* [TASK BRIEF]: How do the lines below between the ones holding "2022.07.20 発売" and "Подпишитесь на рассылку", inclusive, read? Give them again exactly, with no other lines.

* [Transcribed page contents]:
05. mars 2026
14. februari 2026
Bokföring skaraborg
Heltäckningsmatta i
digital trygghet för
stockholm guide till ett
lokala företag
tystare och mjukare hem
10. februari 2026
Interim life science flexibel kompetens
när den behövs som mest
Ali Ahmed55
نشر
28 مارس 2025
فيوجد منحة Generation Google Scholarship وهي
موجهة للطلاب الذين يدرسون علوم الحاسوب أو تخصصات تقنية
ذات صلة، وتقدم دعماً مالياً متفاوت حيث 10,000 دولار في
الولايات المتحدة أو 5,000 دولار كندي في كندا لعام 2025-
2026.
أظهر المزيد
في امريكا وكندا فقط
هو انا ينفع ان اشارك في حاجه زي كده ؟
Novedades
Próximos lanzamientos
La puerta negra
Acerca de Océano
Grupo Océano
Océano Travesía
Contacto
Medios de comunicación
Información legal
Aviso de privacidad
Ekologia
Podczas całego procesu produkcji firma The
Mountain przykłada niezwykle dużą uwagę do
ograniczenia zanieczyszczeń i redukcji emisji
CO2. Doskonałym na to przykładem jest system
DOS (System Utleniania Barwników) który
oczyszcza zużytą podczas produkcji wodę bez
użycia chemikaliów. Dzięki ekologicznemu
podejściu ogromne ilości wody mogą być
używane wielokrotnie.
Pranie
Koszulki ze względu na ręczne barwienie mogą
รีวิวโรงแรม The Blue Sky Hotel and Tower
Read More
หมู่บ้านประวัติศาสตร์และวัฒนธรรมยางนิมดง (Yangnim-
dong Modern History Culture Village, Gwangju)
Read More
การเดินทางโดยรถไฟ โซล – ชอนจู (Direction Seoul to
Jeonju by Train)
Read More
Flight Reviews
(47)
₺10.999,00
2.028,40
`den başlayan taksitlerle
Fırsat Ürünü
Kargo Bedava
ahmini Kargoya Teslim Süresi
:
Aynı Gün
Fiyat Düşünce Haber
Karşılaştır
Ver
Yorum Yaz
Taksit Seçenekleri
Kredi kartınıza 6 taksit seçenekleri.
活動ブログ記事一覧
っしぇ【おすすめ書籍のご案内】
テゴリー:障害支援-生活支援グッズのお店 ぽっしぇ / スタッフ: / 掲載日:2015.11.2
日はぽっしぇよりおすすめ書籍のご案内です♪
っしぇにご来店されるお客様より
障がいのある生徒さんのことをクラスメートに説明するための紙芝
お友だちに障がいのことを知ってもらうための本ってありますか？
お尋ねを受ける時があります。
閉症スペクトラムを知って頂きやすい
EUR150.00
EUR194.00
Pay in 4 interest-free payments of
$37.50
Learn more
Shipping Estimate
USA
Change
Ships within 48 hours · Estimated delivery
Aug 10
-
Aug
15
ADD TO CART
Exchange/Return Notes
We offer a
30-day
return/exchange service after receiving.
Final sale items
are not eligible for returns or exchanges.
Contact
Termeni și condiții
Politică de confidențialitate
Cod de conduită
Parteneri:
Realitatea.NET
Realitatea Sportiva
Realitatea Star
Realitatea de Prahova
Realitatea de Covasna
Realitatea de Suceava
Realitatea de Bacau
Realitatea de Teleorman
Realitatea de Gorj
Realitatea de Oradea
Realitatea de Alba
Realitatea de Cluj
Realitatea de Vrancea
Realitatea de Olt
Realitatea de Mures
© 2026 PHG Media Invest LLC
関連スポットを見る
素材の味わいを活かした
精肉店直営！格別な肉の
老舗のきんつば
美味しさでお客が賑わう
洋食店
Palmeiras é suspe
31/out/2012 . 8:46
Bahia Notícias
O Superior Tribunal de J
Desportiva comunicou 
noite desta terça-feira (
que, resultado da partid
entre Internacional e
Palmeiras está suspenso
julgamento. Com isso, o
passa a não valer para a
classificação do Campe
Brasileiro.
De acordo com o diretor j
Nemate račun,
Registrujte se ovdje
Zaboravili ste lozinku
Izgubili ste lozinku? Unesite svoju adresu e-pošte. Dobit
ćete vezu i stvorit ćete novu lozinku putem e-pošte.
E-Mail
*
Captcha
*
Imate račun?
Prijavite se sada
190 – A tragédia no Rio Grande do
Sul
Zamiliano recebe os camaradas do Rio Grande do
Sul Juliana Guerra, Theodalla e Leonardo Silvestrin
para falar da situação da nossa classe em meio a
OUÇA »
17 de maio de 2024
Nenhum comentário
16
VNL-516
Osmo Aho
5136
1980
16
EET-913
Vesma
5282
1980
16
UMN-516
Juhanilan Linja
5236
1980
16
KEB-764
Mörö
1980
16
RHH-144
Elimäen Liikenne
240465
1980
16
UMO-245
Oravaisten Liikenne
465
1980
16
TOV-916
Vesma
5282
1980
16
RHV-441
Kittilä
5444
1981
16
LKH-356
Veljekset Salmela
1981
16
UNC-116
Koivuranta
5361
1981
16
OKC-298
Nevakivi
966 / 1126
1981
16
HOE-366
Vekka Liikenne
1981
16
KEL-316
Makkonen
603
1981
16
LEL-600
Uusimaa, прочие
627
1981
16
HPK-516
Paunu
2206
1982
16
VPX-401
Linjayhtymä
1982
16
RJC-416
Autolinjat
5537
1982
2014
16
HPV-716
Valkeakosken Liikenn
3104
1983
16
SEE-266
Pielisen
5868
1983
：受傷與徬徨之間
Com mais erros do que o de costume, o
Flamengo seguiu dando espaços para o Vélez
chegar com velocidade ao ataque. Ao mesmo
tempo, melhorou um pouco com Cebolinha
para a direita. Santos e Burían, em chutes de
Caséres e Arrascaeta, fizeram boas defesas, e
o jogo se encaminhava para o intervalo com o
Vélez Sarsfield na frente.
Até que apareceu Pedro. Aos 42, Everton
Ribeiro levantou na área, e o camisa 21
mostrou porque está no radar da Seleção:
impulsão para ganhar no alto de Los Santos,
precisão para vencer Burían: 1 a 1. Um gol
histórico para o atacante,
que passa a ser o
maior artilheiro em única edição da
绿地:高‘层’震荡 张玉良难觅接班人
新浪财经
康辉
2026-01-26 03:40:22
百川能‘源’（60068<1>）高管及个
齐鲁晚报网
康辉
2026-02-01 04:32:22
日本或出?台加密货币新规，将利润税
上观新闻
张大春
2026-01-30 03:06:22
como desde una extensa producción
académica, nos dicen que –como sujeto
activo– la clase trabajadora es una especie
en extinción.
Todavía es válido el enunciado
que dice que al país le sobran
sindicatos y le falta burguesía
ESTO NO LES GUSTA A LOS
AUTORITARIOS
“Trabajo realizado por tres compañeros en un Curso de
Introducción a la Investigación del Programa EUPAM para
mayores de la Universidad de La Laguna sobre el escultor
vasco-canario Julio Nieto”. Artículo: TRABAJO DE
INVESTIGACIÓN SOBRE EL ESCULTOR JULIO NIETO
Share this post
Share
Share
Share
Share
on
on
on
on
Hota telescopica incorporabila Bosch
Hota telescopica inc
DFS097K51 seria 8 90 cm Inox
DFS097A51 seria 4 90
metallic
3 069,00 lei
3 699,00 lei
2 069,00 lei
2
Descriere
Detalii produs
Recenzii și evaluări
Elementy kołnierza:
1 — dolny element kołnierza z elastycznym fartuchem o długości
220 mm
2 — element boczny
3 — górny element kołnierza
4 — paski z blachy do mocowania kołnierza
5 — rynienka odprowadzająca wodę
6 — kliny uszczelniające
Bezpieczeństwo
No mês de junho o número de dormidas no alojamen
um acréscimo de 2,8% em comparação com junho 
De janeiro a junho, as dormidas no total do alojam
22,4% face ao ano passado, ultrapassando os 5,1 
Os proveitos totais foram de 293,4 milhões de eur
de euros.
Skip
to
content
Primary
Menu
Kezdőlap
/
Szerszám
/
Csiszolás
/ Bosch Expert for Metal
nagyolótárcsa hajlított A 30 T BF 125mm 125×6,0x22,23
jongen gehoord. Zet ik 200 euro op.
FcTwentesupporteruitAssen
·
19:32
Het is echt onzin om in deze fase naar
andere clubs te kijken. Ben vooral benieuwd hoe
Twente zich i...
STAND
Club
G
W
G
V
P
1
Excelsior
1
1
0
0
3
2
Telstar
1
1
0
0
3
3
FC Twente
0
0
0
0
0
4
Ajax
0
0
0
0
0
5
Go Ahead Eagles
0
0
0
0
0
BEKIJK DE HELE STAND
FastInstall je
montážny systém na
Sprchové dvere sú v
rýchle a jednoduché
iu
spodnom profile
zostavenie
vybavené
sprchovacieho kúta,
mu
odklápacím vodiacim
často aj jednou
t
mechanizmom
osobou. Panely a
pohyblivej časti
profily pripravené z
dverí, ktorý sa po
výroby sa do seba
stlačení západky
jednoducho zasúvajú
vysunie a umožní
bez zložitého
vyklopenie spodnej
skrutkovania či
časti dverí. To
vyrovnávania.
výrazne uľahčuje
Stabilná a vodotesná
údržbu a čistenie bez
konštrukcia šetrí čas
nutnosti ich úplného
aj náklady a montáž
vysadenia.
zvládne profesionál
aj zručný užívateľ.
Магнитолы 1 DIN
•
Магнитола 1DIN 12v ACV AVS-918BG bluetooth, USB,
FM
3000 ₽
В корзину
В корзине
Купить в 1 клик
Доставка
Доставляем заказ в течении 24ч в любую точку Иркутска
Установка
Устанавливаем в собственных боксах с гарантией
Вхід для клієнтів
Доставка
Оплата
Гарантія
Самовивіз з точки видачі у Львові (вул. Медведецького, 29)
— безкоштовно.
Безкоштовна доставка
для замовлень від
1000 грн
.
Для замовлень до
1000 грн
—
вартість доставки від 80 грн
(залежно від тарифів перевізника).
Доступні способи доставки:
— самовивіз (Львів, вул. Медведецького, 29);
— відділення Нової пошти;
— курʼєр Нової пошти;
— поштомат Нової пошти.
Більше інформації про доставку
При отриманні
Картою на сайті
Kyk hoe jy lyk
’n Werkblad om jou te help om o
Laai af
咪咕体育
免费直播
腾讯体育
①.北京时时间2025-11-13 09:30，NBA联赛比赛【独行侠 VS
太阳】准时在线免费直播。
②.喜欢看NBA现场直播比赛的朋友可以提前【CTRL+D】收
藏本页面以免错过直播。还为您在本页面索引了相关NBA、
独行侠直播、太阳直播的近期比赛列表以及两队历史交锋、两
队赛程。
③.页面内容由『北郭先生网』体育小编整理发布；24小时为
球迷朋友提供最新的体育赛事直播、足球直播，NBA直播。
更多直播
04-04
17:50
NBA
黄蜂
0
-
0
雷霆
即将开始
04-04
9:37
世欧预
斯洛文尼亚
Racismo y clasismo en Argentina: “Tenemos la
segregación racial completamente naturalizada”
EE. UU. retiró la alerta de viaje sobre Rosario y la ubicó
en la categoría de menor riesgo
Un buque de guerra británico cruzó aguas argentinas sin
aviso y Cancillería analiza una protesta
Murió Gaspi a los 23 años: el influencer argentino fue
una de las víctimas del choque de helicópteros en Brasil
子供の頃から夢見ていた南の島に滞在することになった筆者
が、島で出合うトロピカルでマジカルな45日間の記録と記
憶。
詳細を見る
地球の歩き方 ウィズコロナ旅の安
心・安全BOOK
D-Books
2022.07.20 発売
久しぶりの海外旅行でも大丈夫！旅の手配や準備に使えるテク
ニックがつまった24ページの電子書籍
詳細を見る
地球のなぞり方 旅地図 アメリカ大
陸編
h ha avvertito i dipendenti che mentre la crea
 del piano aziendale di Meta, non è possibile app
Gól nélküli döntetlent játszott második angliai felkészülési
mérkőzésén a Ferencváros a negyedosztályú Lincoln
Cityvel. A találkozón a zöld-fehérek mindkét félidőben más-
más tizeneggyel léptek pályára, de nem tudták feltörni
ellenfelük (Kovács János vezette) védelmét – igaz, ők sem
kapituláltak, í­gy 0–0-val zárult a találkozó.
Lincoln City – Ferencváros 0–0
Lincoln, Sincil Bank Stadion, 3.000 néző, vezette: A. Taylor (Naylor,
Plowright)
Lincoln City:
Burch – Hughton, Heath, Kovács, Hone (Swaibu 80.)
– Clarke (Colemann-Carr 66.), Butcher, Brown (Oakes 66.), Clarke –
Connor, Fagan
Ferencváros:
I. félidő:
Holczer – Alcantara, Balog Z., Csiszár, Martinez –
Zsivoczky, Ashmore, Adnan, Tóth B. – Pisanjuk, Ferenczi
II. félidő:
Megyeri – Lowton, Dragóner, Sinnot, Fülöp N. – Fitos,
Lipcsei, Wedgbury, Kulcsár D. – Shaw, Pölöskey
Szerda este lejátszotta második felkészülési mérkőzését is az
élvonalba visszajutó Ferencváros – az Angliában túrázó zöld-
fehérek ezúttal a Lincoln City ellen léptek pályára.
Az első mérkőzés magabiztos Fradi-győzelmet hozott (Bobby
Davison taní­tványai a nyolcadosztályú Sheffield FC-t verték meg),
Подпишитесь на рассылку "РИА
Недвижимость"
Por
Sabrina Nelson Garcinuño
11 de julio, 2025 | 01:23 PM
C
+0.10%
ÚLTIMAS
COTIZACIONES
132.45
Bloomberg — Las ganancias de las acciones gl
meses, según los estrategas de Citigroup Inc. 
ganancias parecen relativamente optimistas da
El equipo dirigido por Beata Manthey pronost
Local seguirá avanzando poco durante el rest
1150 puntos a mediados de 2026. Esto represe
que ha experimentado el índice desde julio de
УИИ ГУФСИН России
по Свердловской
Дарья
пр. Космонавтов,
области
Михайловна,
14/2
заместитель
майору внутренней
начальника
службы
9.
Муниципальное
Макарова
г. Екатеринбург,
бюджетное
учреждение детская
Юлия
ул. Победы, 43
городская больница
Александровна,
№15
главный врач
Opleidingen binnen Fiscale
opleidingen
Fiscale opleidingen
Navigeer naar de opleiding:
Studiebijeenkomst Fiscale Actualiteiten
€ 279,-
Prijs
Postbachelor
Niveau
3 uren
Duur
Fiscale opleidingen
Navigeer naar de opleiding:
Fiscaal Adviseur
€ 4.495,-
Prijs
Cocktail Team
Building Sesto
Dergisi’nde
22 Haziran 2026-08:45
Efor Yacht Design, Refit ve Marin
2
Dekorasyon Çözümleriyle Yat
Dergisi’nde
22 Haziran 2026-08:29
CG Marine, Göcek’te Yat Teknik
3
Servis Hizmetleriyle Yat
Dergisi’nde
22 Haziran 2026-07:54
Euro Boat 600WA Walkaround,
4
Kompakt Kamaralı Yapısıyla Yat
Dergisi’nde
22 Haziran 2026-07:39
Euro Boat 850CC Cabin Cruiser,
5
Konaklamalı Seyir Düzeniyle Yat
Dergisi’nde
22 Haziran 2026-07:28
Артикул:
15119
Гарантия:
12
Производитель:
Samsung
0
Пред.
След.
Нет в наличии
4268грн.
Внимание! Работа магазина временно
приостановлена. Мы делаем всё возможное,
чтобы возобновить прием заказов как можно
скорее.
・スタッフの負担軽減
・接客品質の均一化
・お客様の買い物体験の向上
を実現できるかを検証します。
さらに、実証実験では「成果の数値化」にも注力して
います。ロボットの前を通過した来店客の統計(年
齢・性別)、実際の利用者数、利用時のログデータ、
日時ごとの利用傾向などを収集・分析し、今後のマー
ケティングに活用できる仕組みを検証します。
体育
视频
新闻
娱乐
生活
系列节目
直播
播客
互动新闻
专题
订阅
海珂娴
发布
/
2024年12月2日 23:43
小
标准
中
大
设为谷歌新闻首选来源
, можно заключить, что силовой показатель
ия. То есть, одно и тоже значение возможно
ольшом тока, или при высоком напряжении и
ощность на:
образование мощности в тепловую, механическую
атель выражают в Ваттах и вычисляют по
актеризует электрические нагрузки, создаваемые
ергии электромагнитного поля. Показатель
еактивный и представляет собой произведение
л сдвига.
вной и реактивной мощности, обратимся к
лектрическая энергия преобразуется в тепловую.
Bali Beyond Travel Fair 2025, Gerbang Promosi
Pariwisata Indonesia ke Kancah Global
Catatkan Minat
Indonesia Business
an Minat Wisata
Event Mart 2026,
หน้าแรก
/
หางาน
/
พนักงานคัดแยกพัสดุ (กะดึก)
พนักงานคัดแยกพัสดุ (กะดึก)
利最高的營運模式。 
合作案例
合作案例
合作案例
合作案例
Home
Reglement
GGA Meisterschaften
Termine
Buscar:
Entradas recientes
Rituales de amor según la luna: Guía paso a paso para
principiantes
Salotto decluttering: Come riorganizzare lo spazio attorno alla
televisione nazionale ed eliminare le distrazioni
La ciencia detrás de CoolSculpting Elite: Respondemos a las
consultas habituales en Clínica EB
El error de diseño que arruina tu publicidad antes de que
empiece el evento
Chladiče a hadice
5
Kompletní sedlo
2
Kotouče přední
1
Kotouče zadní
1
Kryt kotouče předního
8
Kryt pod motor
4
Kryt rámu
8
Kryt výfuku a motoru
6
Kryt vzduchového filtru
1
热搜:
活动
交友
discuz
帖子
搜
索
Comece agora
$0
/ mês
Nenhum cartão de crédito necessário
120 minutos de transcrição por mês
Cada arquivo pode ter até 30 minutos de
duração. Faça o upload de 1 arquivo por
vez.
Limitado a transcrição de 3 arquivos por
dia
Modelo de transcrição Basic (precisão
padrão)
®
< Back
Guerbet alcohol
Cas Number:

* [OUTPUT FOR THIS EXERCISE]:
2022.07.20 発売
久しぶりの海外旅行でも大丈夫！旅の手配や準備に使えるテク
ニックがつまった24ページの電子書籍
詳細を見る
地球のなぞり方 旅地図 アメリカ大
陸編
h ha avvertito i dipendenti che mentre la crea
 del piano aziendale di Meta, non è possibile app
Gól nélküli döntetlent játszott második angliai felkészülési
mérkőzésén a Ferencváros a negyedosztályú Lincoln
Cityvel. A találkozón a zöld-fehérek mindkét félidőben más-
más tizeneggyel léptek pályára, de nem tudták feltörni
ellenfelük (Kovács János vezette) védelmét – igaz, ők sem
kapituláltak, í­gy 0–0-val zárult a találkozó.
Lincoln City – Ferencváros 0–0
Lincoln, Sincil Bank Stadion, 3.000 néző, vezette: A. Taylor (Naylor,
Plowright)
Lincoln City:
Burch – Hughton, Heath, Kovács, Hone (Swaibu 80.)
– Clarke (Colemann-Carr 66.), Butcher, Brown (Oakes 66.), Clarke –
Connor, Fagan
Ferencváros:
I. félidő:
Holczer – Alcantara, Balog Z., Csiszár, Martinez –
Zsivoczky, Ashmore, Adnan, Tóth B. – Pisanjuk, Ferenczi
II. félidő:
Megyeri – Lowton, Dragóner, Sinnot, Fülöp N. – Fitos,
Lipcsei, Wedgbury, Kulcsár D. – Shaw, Pölöskey
Szerda este lejátszotta második felkészülési mérkőzését is az
élvonalba visszajutó Ferencváros – az Angliában túrázó zöld-
fehérek ezúttal a Lincoln City ellen léptek pályára.
Az első mérkőzés magabiztos Fradi-győzelmet hozott (Bobby
Davison taní­tványai a nyolcadosztályú Sheffield FC-t verték meg),
Подпишитесь на рассылку "РИА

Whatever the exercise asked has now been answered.